Thursday, 28 November 2013

Catastrophe by Max Hastings



Earlier this month was Remembrance Day, and in honour I read 'Catastrophe' by Max Hastings (who received a knighthood in 2002), on the history of WWI. The book describes the complex lead-up to and opening weeks of the First World War, before analysing the actual war itself. As a historian, Hasting's objective is not only to pin the principal blame for launching the catastrophic conflict where it rightly belongs (on Austria and Germany) but also to argue that Britain was politically and morally right to fight WWI.

Hastings shows how the Austrians coldly set out to destroy Serbia; how Berlin gave Vienna a “blank cheque”, assuring it of German support; how both countries ignored the certainty that Russia would pitch in on the side of its Slav protégé Serbia; and how Germany’s autocracy, under its mentally unstable Kaiser, deliberately pushed Europe over the edge. Germany recklessly gambled that Britain would stay out of the war, and that even if it did not, they could, anyhow, win it within weeks by knocking out France, before turning to deal with Russia at leisure: the same pipedream pursued by Hitler a quarter of a century later.

Hastings demonstrates the parallels between the two world wars, showing that atrocities such as the Kaiser’s armies as marching through Belgium , though smaller in scale than the Nazis’ crimes in 1939-45 (6,000 civilians murdered rather than six million), were inflicted in the same wanton spirit. With irrefutable logic Hastings argues that if it was right for Britain to wage war in defence of Poland in 1939, then it was also correct to take up arms in defence of Belgium in 1914.

Coming to the war itself, Hastings is also brilliant.

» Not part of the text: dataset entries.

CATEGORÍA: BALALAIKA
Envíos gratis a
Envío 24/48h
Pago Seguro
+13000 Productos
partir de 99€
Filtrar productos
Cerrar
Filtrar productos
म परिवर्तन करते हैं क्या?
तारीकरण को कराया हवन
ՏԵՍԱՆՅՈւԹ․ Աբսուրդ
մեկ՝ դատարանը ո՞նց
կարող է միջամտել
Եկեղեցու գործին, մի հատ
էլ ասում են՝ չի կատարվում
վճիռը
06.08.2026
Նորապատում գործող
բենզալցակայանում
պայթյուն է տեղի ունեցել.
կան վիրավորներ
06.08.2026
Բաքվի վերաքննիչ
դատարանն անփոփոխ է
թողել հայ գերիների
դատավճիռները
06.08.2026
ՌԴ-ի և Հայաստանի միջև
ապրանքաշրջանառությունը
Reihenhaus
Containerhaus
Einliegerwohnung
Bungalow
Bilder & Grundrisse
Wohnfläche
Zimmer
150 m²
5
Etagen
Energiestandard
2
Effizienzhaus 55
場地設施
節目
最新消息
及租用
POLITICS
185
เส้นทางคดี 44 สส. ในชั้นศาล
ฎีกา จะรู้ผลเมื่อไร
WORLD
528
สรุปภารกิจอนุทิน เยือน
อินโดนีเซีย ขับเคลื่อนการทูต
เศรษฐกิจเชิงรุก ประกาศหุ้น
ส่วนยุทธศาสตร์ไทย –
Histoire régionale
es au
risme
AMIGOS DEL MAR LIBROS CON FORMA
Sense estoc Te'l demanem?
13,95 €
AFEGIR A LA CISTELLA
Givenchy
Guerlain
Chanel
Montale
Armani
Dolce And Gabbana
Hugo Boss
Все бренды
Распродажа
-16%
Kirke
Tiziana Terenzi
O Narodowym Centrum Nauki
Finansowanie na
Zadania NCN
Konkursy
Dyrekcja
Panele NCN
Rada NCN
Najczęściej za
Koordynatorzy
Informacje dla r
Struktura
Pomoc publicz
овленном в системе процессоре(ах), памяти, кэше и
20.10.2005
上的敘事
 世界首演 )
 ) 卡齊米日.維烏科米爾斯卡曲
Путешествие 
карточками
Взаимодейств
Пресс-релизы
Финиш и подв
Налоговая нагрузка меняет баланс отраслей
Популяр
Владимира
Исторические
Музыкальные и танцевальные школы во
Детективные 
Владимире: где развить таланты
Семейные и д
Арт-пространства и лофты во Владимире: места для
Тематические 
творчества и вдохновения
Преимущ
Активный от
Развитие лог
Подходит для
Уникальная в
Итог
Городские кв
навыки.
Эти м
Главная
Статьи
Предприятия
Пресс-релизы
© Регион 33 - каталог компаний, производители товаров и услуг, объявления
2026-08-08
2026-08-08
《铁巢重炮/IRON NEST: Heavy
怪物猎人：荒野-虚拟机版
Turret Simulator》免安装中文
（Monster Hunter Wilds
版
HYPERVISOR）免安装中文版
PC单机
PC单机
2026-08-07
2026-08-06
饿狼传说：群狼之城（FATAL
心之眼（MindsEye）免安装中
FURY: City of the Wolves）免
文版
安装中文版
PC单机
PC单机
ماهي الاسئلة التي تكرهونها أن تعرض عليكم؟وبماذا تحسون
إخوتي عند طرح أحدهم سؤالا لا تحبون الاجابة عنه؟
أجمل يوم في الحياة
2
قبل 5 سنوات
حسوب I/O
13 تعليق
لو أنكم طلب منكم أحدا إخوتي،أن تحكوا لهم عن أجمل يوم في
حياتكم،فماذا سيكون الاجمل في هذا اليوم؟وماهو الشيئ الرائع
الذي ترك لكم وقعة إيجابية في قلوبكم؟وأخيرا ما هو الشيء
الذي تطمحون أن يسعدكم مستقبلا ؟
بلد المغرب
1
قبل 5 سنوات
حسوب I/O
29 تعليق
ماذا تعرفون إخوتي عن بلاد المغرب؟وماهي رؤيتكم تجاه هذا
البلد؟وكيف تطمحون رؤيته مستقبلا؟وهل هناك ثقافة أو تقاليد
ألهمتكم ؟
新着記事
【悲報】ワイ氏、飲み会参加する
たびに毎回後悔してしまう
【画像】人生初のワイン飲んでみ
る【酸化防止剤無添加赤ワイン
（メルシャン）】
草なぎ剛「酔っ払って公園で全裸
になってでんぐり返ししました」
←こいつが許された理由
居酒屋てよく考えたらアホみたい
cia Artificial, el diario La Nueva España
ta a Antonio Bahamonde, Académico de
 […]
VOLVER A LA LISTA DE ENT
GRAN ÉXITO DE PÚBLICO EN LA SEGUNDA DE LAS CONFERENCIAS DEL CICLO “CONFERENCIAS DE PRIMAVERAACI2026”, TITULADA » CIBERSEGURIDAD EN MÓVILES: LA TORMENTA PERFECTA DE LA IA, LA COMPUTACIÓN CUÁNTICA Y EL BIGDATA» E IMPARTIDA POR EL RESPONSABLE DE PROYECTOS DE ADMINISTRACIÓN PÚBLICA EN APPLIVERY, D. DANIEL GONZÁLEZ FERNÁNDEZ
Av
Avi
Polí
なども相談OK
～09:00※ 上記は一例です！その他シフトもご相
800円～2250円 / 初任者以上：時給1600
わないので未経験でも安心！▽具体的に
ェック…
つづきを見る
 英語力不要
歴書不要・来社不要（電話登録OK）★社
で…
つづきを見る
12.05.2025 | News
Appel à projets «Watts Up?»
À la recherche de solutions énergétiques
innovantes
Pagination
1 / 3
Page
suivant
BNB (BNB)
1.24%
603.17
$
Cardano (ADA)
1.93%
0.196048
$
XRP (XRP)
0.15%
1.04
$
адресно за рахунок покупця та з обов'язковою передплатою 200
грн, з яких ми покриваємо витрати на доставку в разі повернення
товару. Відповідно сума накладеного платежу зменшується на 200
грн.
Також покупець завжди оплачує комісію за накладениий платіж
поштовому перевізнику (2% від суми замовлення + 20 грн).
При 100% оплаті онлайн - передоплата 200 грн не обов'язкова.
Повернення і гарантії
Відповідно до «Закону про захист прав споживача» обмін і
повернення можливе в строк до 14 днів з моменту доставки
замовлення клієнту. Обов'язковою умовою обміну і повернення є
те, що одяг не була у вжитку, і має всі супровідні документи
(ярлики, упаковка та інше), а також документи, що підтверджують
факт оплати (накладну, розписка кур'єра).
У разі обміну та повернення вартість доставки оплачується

He looks not just at the fighting in France and Flanders, but instead across the whole of Europe, describing half-forgotten campaigns on the Drina and Danube rivers with the same spirit that he brings to the more familiar clashes at Mons, Le Cateau, the Marne and Ypres.

The book is also incredibly touching because he uses the stories of ordinary people which resonate loud and long with the reader: the conscripted clerks and scholars torn from their ledgers and books, never to return; or the wives and children, suddenly wondering where their next meal would come from, such as the family of the Russian soldier Ivan Kuchernigo. “His five-year-old daughter sat in his arms, pressing against him and saying, 'Daddy, why are you going? Why are you leaving us? Who’s going to earn money and get bread for us?’ She embraced and kissed her father whose own tears were soon flowing.” This is a magnificent and deeply moving book and Hastings has once again show his incomparable skills for writing history.